I hesitated a long time before finally deciding not to have an introductory essay. These essays, de rigueur in almost all art books, serve two broad purposes. First, they introduce the viewer to the art that is to follow, place it in historical context, frames it for the reader so they can more greatly appreciate what they are about to see. The second reason, never spoken, is that having a scholar intro your work—the bigger the name the better—raises your prestige, or re-enforces it if you are already on top.

The introductory essay was cut for those same two reasons: I thought it was strange, when you really thought about it, to have someone speaking to the reader, telling them what I was about to show them, before I had a chance to show them. It would be like a scholar coming out in front of the screen at the first presentation of 2001: A Space Odyssey and spending forty-five minutes sharing his analysis of the film.
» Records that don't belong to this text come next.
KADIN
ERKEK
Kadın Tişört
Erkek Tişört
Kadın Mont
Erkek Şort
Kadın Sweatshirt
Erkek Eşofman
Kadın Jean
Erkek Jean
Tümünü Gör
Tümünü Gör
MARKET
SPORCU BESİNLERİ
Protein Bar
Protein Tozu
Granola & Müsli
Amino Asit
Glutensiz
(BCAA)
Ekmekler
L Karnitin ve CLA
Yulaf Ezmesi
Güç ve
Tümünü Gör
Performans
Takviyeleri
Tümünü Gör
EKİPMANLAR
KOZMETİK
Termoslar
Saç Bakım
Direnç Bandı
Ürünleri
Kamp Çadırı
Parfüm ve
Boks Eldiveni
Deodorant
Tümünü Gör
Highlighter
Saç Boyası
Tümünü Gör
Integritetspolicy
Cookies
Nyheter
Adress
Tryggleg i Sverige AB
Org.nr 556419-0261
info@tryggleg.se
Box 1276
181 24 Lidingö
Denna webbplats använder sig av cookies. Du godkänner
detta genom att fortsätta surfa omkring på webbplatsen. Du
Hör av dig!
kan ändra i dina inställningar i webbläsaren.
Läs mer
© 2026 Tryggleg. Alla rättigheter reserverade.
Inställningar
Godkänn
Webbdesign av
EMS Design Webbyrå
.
Maybe better to put that analysis somewhere else, outside of the book? As for the marketing aspects of having an essay in my book, well, I was never good at marketing. My name isn’t even on the cover—principle two hard at work, again.
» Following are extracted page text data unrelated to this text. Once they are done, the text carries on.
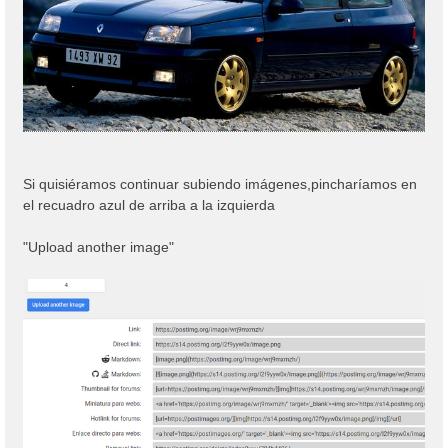
Si quisiéramos continuar subiendo imágenes,pincharíamos en
el recuadro azul de arriba a la izquierda
"Upload another image"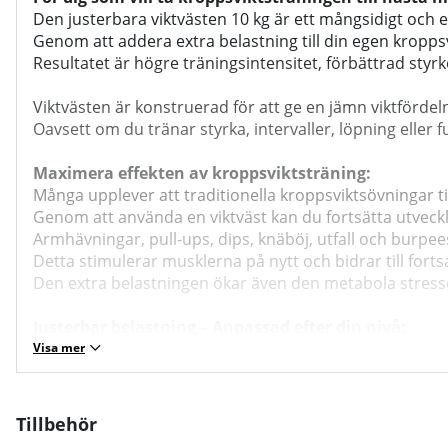
Den justerbara viktvästen 10 kg är ett mångsidigt och e
Genom att addera extra belastning till din egen kropps
Resultatet är högre träningsintensitet, förbättrad styrk
Viktvästen är konstruerad för att ge en jämn viktförde
Oavsett om du tränar styrka, intervaller, löpning eller f
Maximera effekten av kroppsviktsträning:
Många upplever att traditionella kroppsviktsövningar till 
Genom att använda en viktväst kan du fortsätta utveckl
Armhävningar, pull-ups, dips, knäböj, utfall och burpe
Detta stimulerar musklerna på nytt och bidrar till forts
Den extra belastningen ökar även den metabola stressen
Justerbar belastning – Anpassad efter din nivå:
Västen kan justeras från 1 kg upp till 10 kg.
Visa mer
Det gör den lämplig både för nybörjare och mer avanc
Du kan gradvis öka vikten i takt med att styrkan förbätt
Den modulära viktfördelningen gör att belastningen ligg
Tillbehör
Detta är särskilt viktigt vid explosiva moment eller löpn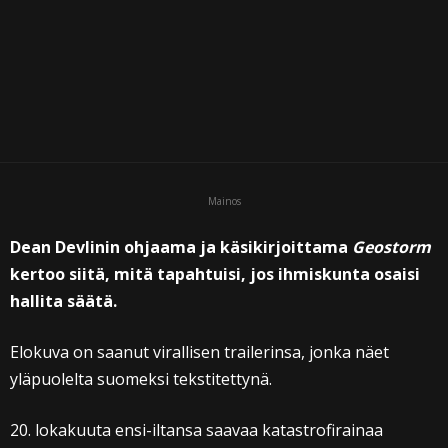
Mainos
Dean Devlinin ohjaama ja käsikirjoittama
Geostorm
kertoo siitä, mitä tapahtuisi, jos ihmiskunta osaisi
hallita säätä.
Elokuva on saanut virallisen trailerinsa, jonka näet
yläpuolelta suomeksi tekstitettynä.
20. lokakuuta ensi-iltansa saavaa katastrofirainaa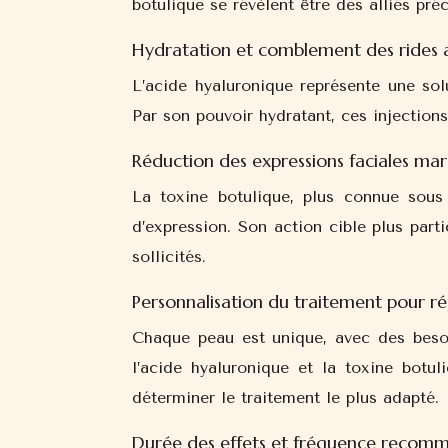
botulique se révèlent être des alliés préc
Hydratation et comblement des rides a
L’acide hyaluronique représente une sol
Par son pouvoir hydratant, ces injections
Réduction des expressions faciales mar
La toxine botulique, plus connue so
d’expression. Son action cible plus part
sollicités.
Personnalisation du traitement pour ré
Chaque peau est unique, avec des besoi
l’acide hyaluronique et la toxine botu
déterminer le traitement le plus adapté.
Durée des effets et fréquence recomm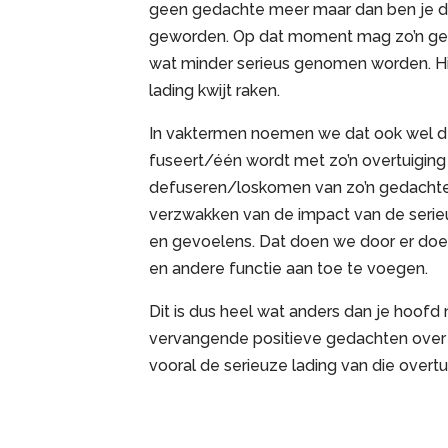
geen gedachte meer maar dan ben je d
geworden. Op dat moment mag zo’n ged
wat minder serieus genomen worden. Hi
lading kwijt raken.
In vaktermen noemen we dat ook wel def
fuseert/één wordt met zo’n overtuiging
defuseren/loskomen van zo’n gedachte. 
verzwakken van de impact van de serie
en gevoelens. Dat doen we door er doe
en andere functie aan toe te voegen.
Dit is dus heel wat anders dan je hoofd
vervangende positieve gedachten over 
vooral de serieuze lading van die overt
These simple design elements, also reveal the third design principle used through the book: The book is a thing itself. As I thought through what I wanted from a book and what exactly a book was I realized that the book should not be a series of reproductions of my work. My photographs were meant to be seen as prints, hung on walls an it is a very different thing to see them in a book. It’s not just a technical question of a more limited color space or a question of the size of the reproduction, it’s a recognition that a book, which as an object has a long history of it’s own, certainly far longer than that of photography, was a separate medium. I could do things in a book—I should do things in a book—that I would never do with my images outside of a book.

Artists would cringe if their images were cropped, would be appalled if their work were cut up and used for colorful text, would be shocked to see a publisher intentionally darken or dramatically change the color of their works. Their feelings would be due to the book being seen as a reproduction of their work, not as some new thing apart from their prior efforts.

Cropped photographs, darkened photographs, using images as color for text, yes. And much more than that. My photographs were still safe and sound back in my studio. Let the book be the book, let it be its own thing. Let’s see where this goes.

This Post Has 2 Comments

  1. Randy Moe

    I agree with no preamble, whenever in museum I try to NOT read the words, and only judge art by my own eyes, ears, touch or intuition.

    and of course don’t buy the audio guide…

    I have done very mysterious Live Art, as I gained MFA in that wide open form, late in life, it was what I was doing from child

  2. Darin Boville

    Ah, audio guides! I’ve tried them once or twice and I know there must be good ones out there. But the ones I tried were not good at all–and I hate having to maneuver around the spaced-out people with their headphones on. My family refers to them as “zombie-walkers.”